Search code examples
google-cloud-platformstartuptmux

GCP running tmux on startup-script


I'm trying to use spot VMs and currently setting up my workflow. The last piece I haven't figured out is launching a tmux session with my experiments, so that I can sometimes ssh to the spot VM to check their status without having the process die after I disconnect.

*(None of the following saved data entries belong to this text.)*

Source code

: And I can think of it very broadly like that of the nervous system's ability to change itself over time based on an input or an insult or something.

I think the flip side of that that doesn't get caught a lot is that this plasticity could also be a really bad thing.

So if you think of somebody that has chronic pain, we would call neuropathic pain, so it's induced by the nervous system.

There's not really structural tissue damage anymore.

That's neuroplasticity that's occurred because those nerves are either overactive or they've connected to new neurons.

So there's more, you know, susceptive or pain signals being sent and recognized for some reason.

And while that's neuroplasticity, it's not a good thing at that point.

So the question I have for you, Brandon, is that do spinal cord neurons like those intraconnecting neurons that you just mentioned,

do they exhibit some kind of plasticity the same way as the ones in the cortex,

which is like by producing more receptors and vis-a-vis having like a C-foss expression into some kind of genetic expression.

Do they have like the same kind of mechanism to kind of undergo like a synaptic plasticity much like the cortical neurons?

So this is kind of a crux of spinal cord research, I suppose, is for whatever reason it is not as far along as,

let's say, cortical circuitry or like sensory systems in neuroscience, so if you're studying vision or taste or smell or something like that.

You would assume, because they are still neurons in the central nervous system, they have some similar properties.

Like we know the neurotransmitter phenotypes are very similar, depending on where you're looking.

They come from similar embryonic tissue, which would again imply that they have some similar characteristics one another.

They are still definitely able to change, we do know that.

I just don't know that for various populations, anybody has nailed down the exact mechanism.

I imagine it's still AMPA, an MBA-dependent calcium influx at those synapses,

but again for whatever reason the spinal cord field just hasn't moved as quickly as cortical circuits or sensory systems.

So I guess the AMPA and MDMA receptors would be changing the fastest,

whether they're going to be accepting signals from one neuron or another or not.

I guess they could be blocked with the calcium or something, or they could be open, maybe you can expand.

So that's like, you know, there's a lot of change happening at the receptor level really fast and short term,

This is my startup script (user is a dummy username):

#!/bin/bash

sudo -u user bash <<EOF
cd /home/user/

wget https://repo.anaconda.com/miniconda/Miniconda3-latest-Linux-x86_64.sh -O /tmp/miniconda3.sh 2> log_miniconda
bash /tmp/miniconda3.sh -b -p /home/user/miniconda3 2> log_minicondash

/home/user/miniconda3/bin/conda init bash
source /home/user/miniconda3/etc/profile.d/conda.sh
source /home/user/.bashrc

conda create -y -n test python=3.8

gsutil cp -r gs://my-bucket/spot_vm /home/user/

tmux start-server && echo "--- Line 1 OK" >>/tmp/debug.txt
tmux new -d -s main 'sleep 1; cd /home/user/spot_vm; eval "$(conda shell.bash hook)"; conda activate test; python spot_test.py' && echo "--- Line 2 OK" >>/tmp/debug.txt
EOF

The spot_test.py is supposed to simply write the time on a file every minutes, just to check that the VM is running. However the file is not created. The output of the startup script is:

Sep 01 16:14:13 test google_metadata_script_runner[834]: startup-script: Operation completed over 48 objects/42.1 KiB.
Sep 01 16:14:13 test sudo[1631]: pam_unix(sudo:session): session closed for user user
Sep 01 16:14:13 test google_metadata_script_runner[834]: startup-script exit status 0
Sep 01 16:14:13 test google_metadata_script_runner[834]: Finished running startup scripts.
Sep 01 16:14:13 test systemd[1]: google-startup-scripts.service: Succeeded.
Sep 01 16:14:13 test systemd[1]: google-startup-scripts.service: Unit process 1955 (tmux: server) remains running after unit stopped.
Sep 01 16:14:13 test systemd[1]: google-startup-scripts.service: Unit process 1956 (bash) remains running after unit stopped.
Sep 01 16:14:13 test systemd[1]: google-startup-scripts.service: Unit process 1958 (sleep) remains running after unit stopped.
Sep 01 16:14:13 test systemd[1]: Finished Google Compute Engine Startup Scripts.
Sep 01 16:14:13 test systemd[1]: google-startup-scripts.service: Consumed 31.619s CPU time.

It's saying that a tmux unit is running, but I can't find it with tmux ls. I have find several questions on stackoverflow about this problem, but none of them seemed to fix this here. Can somebody help please?


Solution

  • The problem ended up being that tmux when run in a startup script like this couldn't activate a conda environment, saying that conda wasn't properly initialised. The fix was to do conda activate test before using tmux, which somehow solves it.